## WORK INSTRUCTION
Where does the string "archive" appear in the records? Copy each line that holds it.

#### DATA FOR THIS TASK

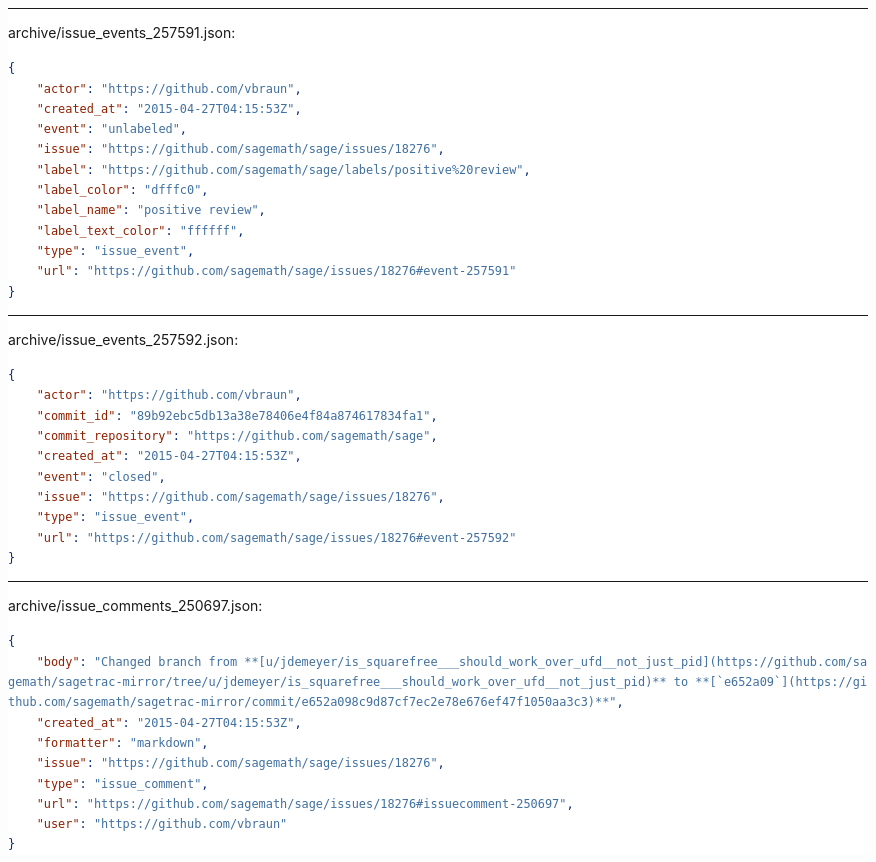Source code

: 

---

archive/issue_events_257591.json:
```json
{
    "actor": "https://github.com/vbraun",
    "created_at": "2015-04-27T04:15:53Z",
    "event": "unlabeled",
    "issue": "https://github.com/sagemath/sage/issues/18276",
    "label": "https://github.com/sagemath/sage/labels/positive%20review",
    "label_color": "dfffc0",
    "label_name": "positive review",
    "label_text_color": "ffffff",
    "type": "issue_event",
    "url": "https://github.com/sagemath/sage/issues/18276#event-257591"
}
```



---

archive/issue_events_257592.json:
```json
{
    "actor": "https://github.com/vbraun",
    "commit_id": "89b92ebc5db13a38e78406e4f84a874617834fa1",
    "commit_repository": "https://github.com/sagemath/sage",
    "created_at": "2015-04-27T04:15:53Z",
    "event": "closed",
    "issue": "https://github.com/sagemath/sage/issues/18276",
    "type": "issue_event",
    "url": "https://github.com/sagemath/sage/issues/18276#event-257592"
}
```



---

archive/issue_comments_250697.json:
```json
{
    "body": "Changed branch from **[u/jdemeyer/is_squarefree___should_work_over_ufd__not_just_pid](https://github.com/sagemath/sagetrac-mirror/tree/u/jdemeyer/is_squarefree___should_work_over_ufd__not_just_pid)** to **[`e652a09`](https://github.com/sagemath/sagetrac-mirror/commit/e652a098c9d87cf7ec2e78e676ef47f1050aa3c3)**",
    "created_at": "2015-04-27T04:15:53Z",
    "formatter": "markdown",
    "issue": "https://github.com/sagemath/sage/issues/18276",
    "type": "issue_comment",
    "url": "https://github.com/sagemath/sage/issues/18276#issuecomment-250697",
    "user": "https://github.com/vbraun"
}
```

########

## FINISHED EXERCISE
archive/issue_events_257591.json:
archive/issue_events_257592.json:
archive/issue_comments_250697.json:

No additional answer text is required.